Il avait composé une chanson, Maman a tort.
Je
correspondais à l'image qu'il se faisait d'une chanteuse...
C'est comme ça que la machine s'est mise en marche. J'ai
toujours aimé exister à travers le regard de
l'autre... Il rêvait de cinéma, à en
mourir et de faire un film Giorgino.
L'échec
de Giorgino
:
Une sanction inhumaine... Ce film, je l'avais attendu dix ans !
La chute lors d'un
concert à Lyon :
Je me demande si ce n'était pas une
bénédiction... Non, je voulais dire le contraire,
une... (malédiction)
Ses silences :
Je préfère être un morceau de savon
humide qu'on a du mal à saisir.
Un rêve :
Un rêve est ma seule mémoire d'enfance : un lit
immense, des draps blancs. J'y suis blottie en position de
fœtus. Devant moi un énorme cordon ombilical,
vraiment énorme... Il m'incombe de le couper. Comment ? Avec
les dents ? Je ne suis qu'une enfant...
Agir
plutôt que subir ?
Ce qui sauve l'homme, l'enfant, la femme, c'est que, se sentant
risqué par la nature, il se risque.
J'avais de vous une
image d'espièglerie intelligente, saine et
décapante. Sous la plume de mes confrères, il est
question de morbidité, de voluptés
décadentes...
Morbidité, mordre à la vie, Le goût du
néant répond à un goût
d'absolu... Un dessin animé comme Bambi est
coloré de morbidité... C'est vrai que j'ai voulu
parler, évoquer le "trouble", la "confusion des sentiments".

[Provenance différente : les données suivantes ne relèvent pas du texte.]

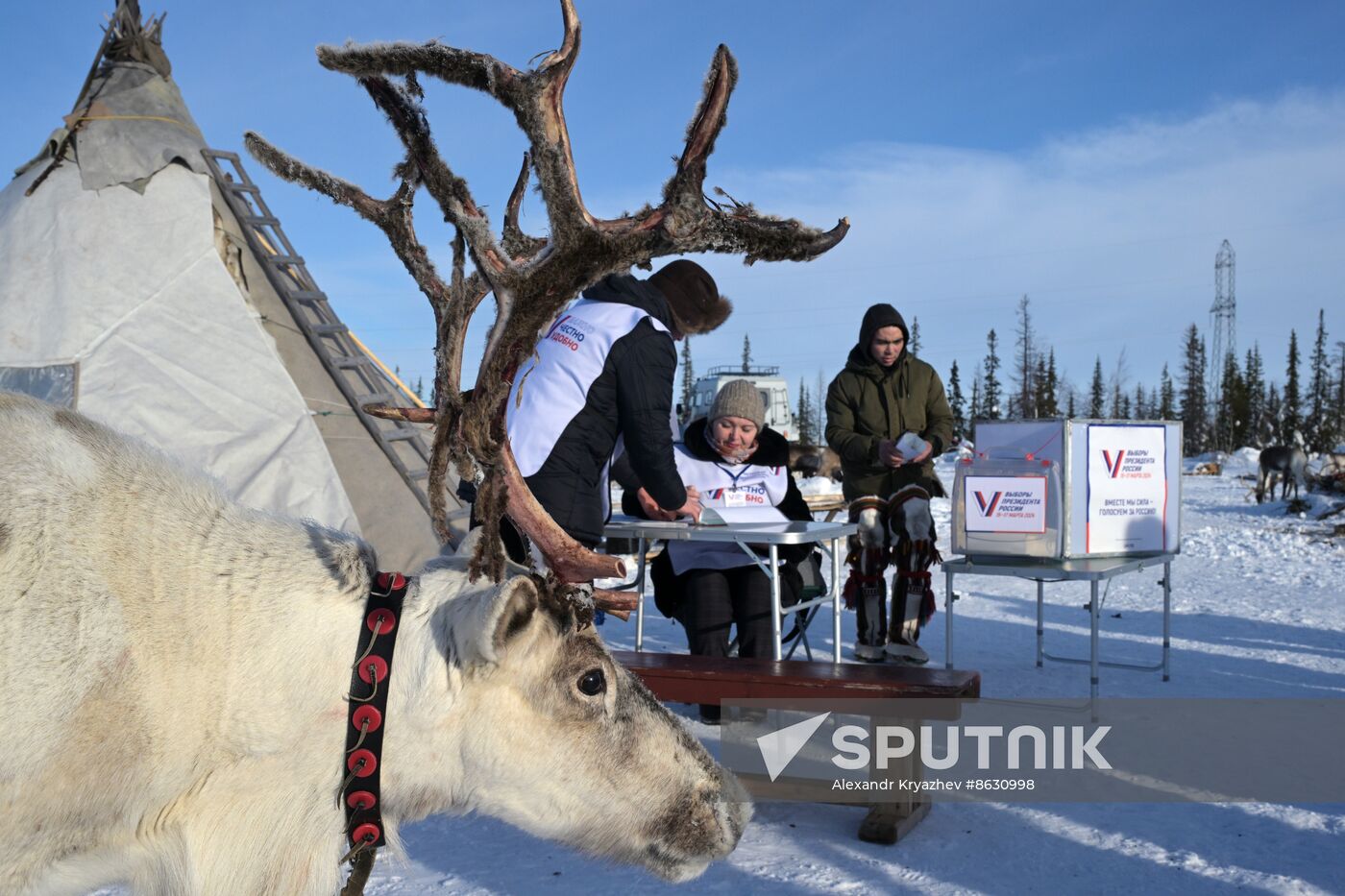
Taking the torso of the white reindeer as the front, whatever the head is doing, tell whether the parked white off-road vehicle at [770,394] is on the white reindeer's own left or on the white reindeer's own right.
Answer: on the white reindeer's own left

Je ne me justifie pas. Je ne me résume pas à des
chansons, mais à travers elles, libertine,
désenchantée, anamorphosée, sans
contrefaçon ni logique. J'ai exprimé ce que j'ai
réellement ressenti. Oui, je me suis promenée un
mouchoir dans le creux de mon pantalon. Oui, qu'on soit des filles de
cocktails, des filles rares ou des fleurs de trottoir, qu'on fasse la
une des magazines, toutes les filles ont besoin d'amour, d'un amour
extra-extra-large.
Naguère, j'ai hanté les cimetières...
Il y a toujours quelque chose de fascinant dans le spectacle de la fin,
mais le mystère, c'est que la vie ne connaît pas
le point final. La fin marque l'aurore d'un monde nouveau, à
venir... Maintenant, je suis moins oppressée par la mort.

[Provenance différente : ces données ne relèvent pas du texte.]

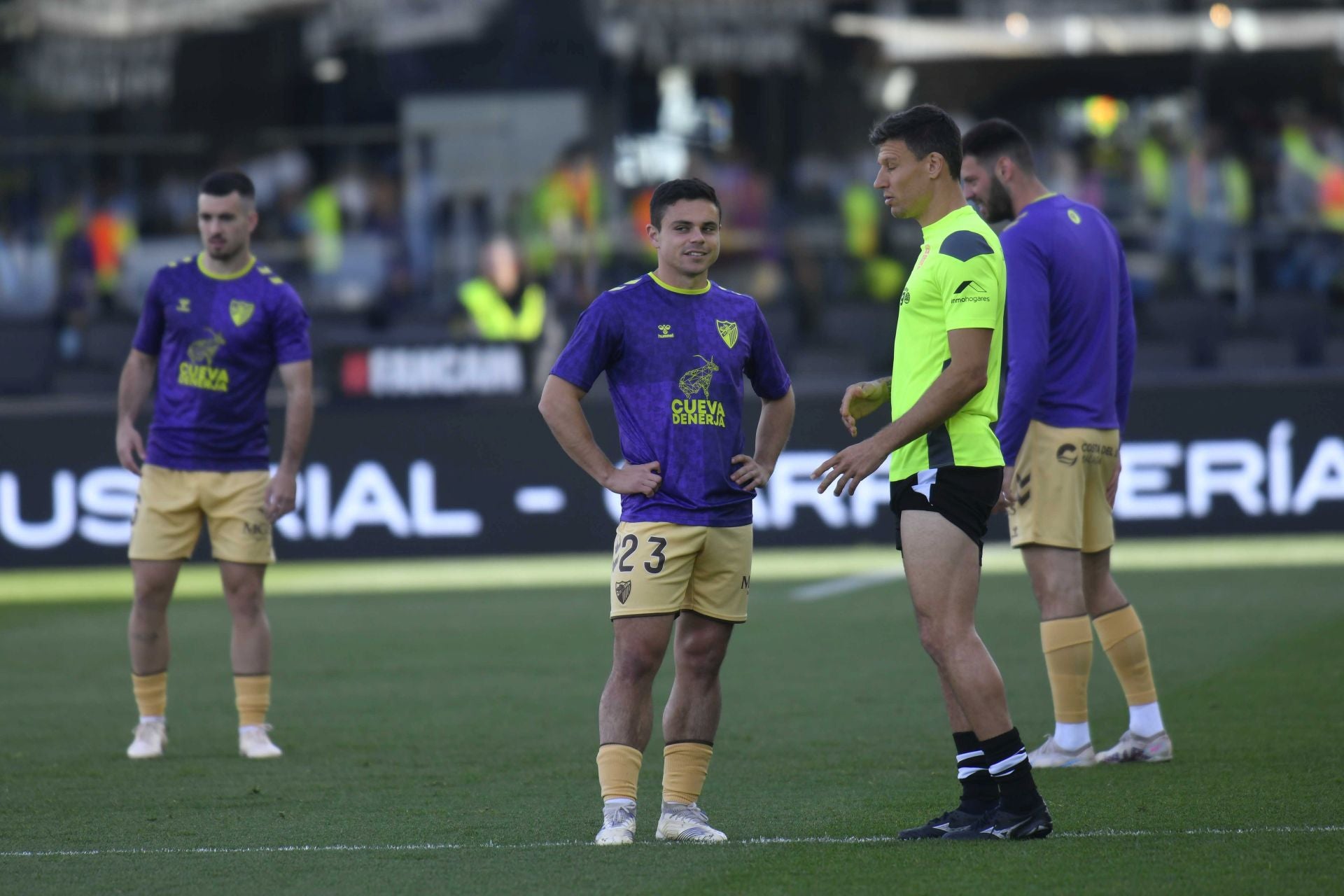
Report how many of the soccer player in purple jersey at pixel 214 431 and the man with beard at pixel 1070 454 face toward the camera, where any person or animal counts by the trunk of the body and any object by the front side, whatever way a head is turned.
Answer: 1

Un, je suis apaisée à l'idée qu'il y
ait une vie après. Deux, la notion du "non-attachement" et
de "l'impermanence" m'intéresse... Saisir l'instant,
accepter les métamorphoses,
l'éphémère, le mouvement…
On a besoin d'amour mais j'aime les dialogues silencieux, ceux que l'on
entretient avec les livres, la poésie. Une
présence humaine à ses côtés
c'est bien, mais pas suffisant. Après le
désenchantement, l'anamorphose, je suis en pleine
renaissance.
Anamorphose ? Le
"Petit Robert", qui n'est pas infaillible, dit : "Image
déformée et grotesque donnée par un
miroir courbe".
Un grand angle. Pour moi, ce mot signifie à la fois une
perception plus large du monde et un moyen de rassembler toutes ses
impressions, toutes ses sensations, en une seule image.
Dans vos chansons
et vos clips, la violence est surtout dans la musique et l'image.
Quand la frustration est trop forte, je ne dirais
pas violence, mais énergie.
Vous n'avez pas de
souvenirs d'enfance, mais avez-vous envisagé
d'être mère ?
L'idée de l'adoption me plaît. J'ai toujours
été perturbée par la "prolongation de
soi", mais maintenant, je peux y penser.